▶ [Alıntı]:
- - - - -
"BURAM BURAM KUMPAS VE TEZGÂH VAR"

Sözcü yazarı Yılmaz Özdil Bizim TV'de Lale Özan Arslan'ın programında 104 emekli amiralin yayınladığı duyuru hakkında değerlendirmelerde bulundu. Özdil, 'Bugün anlıyoruz ki Ergenekon sürecinde yurt dışına kaçan FETÖ'cü savcıların tanık olarak kullandığı birtakım tipler, bu basın duyurusunun üzerinde tepinmişler. Burada buram buram kumpas var. Buram buram tezgah var' dedi.

Sözcü yazarı Yılmaz Özdil Bizim TV’de Lale Özan Arslan’ın programında 104 emekli amiralin yayınladığı duyuru hakkında değerlendirmelerde bulundu. Özdil, “Bugün anlıyoruz ki Ergenekon sürecinde yurt dışına kaçan FETÖ'cü savcıların tanık olarak kullandığı birtakım tipler, bu basın duyurusunun üzerinde tepinmişler. Burada buram buram kumpas var. Buram buram tezgah var” dedi.

KUMPAS, TEZGÂH VE ÖTESİ…
Sözcü yazarı Yılmaz Özdil Bizim TV’de Lale Özan Arslan’ın programında 104 emekli amiralin yayınladığı duyuru hakkında değerlendirmelerde bulundu. 104 emekli amiralin yayınladığı duyuru hakkında değerlendirmelerde bulunan Özdil, "Bugün anlıyoruz ki Ergenekon sürecinde yurt dışına kaçan FETÖ'cü savcıların tanık olarak kullandığı birtakım tipler bu basın duyurusunun üzerinde tepinmişler. Üzerinde birtakım değişiklikler yapmışlar, olmayan şeyleri koymuşlar ve gece yarısı bunu yayınlatmışlar. Bunların hepsine birden baktığımızda burada çok tuhaflık var. Burada buram buram kumpas var. Buram buram tezgah var" dedi.

“BUNU BİZE ‘BİLDİRİ’ DİYEN KİM?”
Emekli amirallerin duyurusundan önce yaşanan gelişmelere dikkat çeken Özdil şu ifadeleri kullandı:
“Bildiri değil, bunu bize bildiri diyen kim? Bu hazırlanış itibariyle hazırlayanların da söylediği kadarıyla bu basın açıklaması. Amiraller meselesinden önce aslında Türkiye’de bir şeyle yaşandı.
Birincisi Montrö tartışması. Montrö tartışmasını AKP başlattı. AKP’nin meclis başkanı başlattı. Bu tartışmalar başladıktan sonra enteresan işler oldu. Montrö tartışmaları başladıktan hemen sonra irticayla ilgili bir gelişme yaşandı Türkiye’de. Harp okullarına ve astsubay okullarına girişteki irticaya bulaşmamış olma şartı kaldırıldı.
- - - - -
▶ [Alıştırma Kayıtları]:
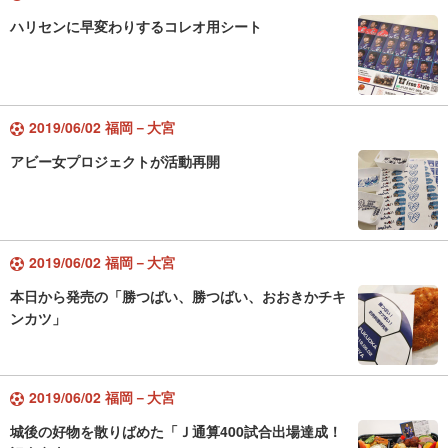
ハリセンに早変わりするコレオ用シート
2019/06/02 福岡－大宮
アビー女プロジェクトが活動再開
2019/06/02 福岡－大宮
本日から発売の「勝つばい、勝つばい、おおきかチキ
ンカツ」
2019/06/02 福岡－大宮
城後の好物を散りばめた「Ｊ通算400試合出場達成！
- - - - -
▶ [Malzemeyi İnceleyin]:
1. Kayıtlardaki bütün satırları, her satıra bir dize düşecek şekilde bir JSON listesine dönüştürün. Boş satırları ve resimleri listeye almayın.
2. Emekli amirallerin duyurusuyla ilgili haberi son cümlesinden sonra sürdürün.

▶ [Görev Yanıtları]:
1.
[
  "ハリセンに早変わりするコレオ用シート",
  "2019/06/02 福岡－大宮",
  "アビー女プロジェクトが活動再開",
  "2019/06/02 福岡－大宮",
  "本日から発売の「勝つばい、勝つばい、おおきかチキ",
  "ンカツ」",
  "2019/06/02 福岡－大宮",
  "城後の好物を散りばめた「Ｊ通算400試合出場達成！"
]

2.
Bu çok açık bir şekilde irticacıların da harp okullarına girebileceği şeklinde algılandı. Bunu da yapan AKP iktidarı. Bu tartışılırken enteresan bir gelişme daha oldu. Askeri kurslarda Atatürk çıkarıldı. Anlaşıldı ki aslında böyle bir şey yok.
Yani topluma bir doğru bilgi verilirken, hemen peşinden bir yanlış bilgi verildi. Ve yanlış bilgiye yalan denilerek ilk konu flulaştırıldı. Toplumu, doğru bilgiyle yanlış bilgiyi manipüle ettiler.”

“HİÇ DERS ALINMAMIŞ, HALA AYNISI YAŞANIYOR”
“Hemen peşinden kaynağı belirsiz bir şekilde takkeli amiral fotoğrafı çıktı. Takkeli amiral kim? Rütbesinden kim olduğuna kadar, her şey yazılıyor. Bir anda bu tartışılırken, topluma bir internet üzerinden bir generalin kandil mesajı verildi.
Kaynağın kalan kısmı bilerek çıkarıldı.